Thursday, July 31, 2008

The circumstance of Ulysses S. Grants' autobiography

Quoted from Nicholas A. Basbanes in his Every Book Its Reader, pages 144-145

. . . Ulysses S. Grant, whose Personal Memoirs (1885) are by common consent far and away the best, distinctive for their candor, honesty and incisive thought. "Although frequently urged by friends to write my memoirs," Grant wrote in his preface, "I had determined never to do so, nor to write anything for publication," and then explained why he changed his mind:

At the age of nearly sixty-two I received an injury from a fall, which confined me closely to the house while it did not apparently affect my general health. This made study a pleasant pastime. Shortly after, the rascality of a business partner developed itself by the announcement of failure. This was followed soon after by universal depression of all securities, which seemed to threaten the extinction of a good part of the income still retained, and for which I am indebted to the kindly acts of friends. At this juncture the editor of the Century Magazine asked me to write a few articles for him. I consented for the money it gave me; for at that moment I was living upon borrowed money. The work I found congenial and I determined to continue it. The event is an important one for me, good or evil; I hope for the former.

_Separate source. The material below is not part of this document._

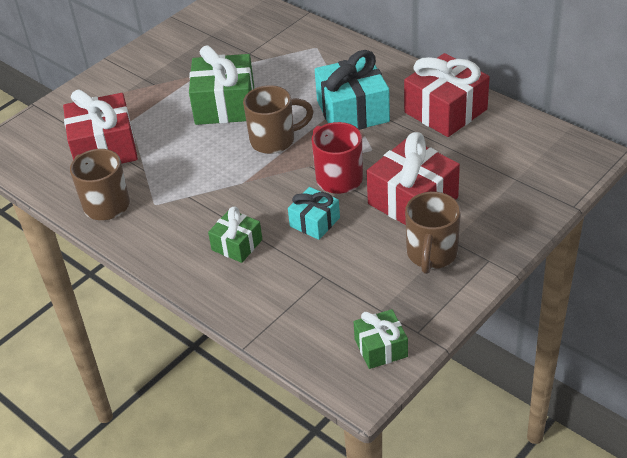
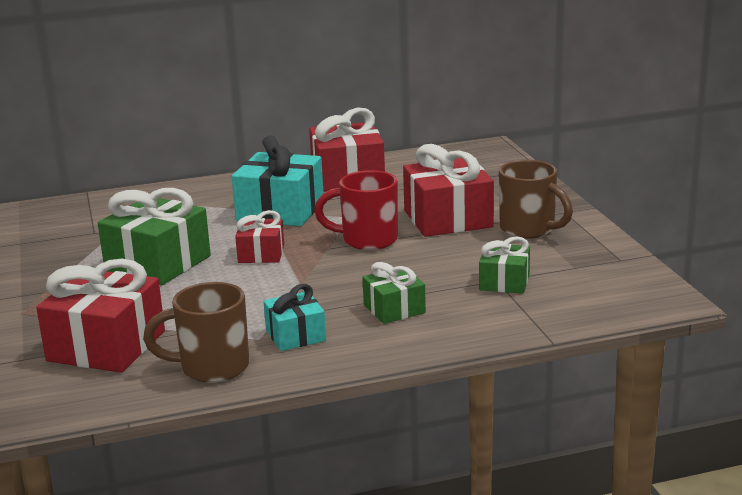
camera: 60 degrees left, 20 degrees down
brown mug [243,85,314,154] -> red gift [235,210,284,263]
turquoise gift [288,187,340,240] -> turquoise gift moved to [263,284,326,351]
green gift [354,309,408,369] -> green gift moved to [479,236,530,294]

The editor and publisher of the memoirs was Mark Twain, whose selfless dedication to Grant and his welfare was extraordinary. Suffering grievously from throat cancer, Grant toiled on the book for eleven months, turning out in some instances ten thousand words in a single day, a level of production that amazed everyone who read his copy. On July 19, 1885, Grant dictated the final words, his voice barely a whisper. A few hours after declaring he had finished, Grant wrote a letter to John Hancock Douglas, the doctor who had been treating him through the ordeal, declaring his readiness to die. "I first wanted so many days to work on my book so the authorship would be clearly mine," he announced with obvious relief. Four days later, he died; published posthumously, Personal Memoirs sold 300,000 copies in less than two years.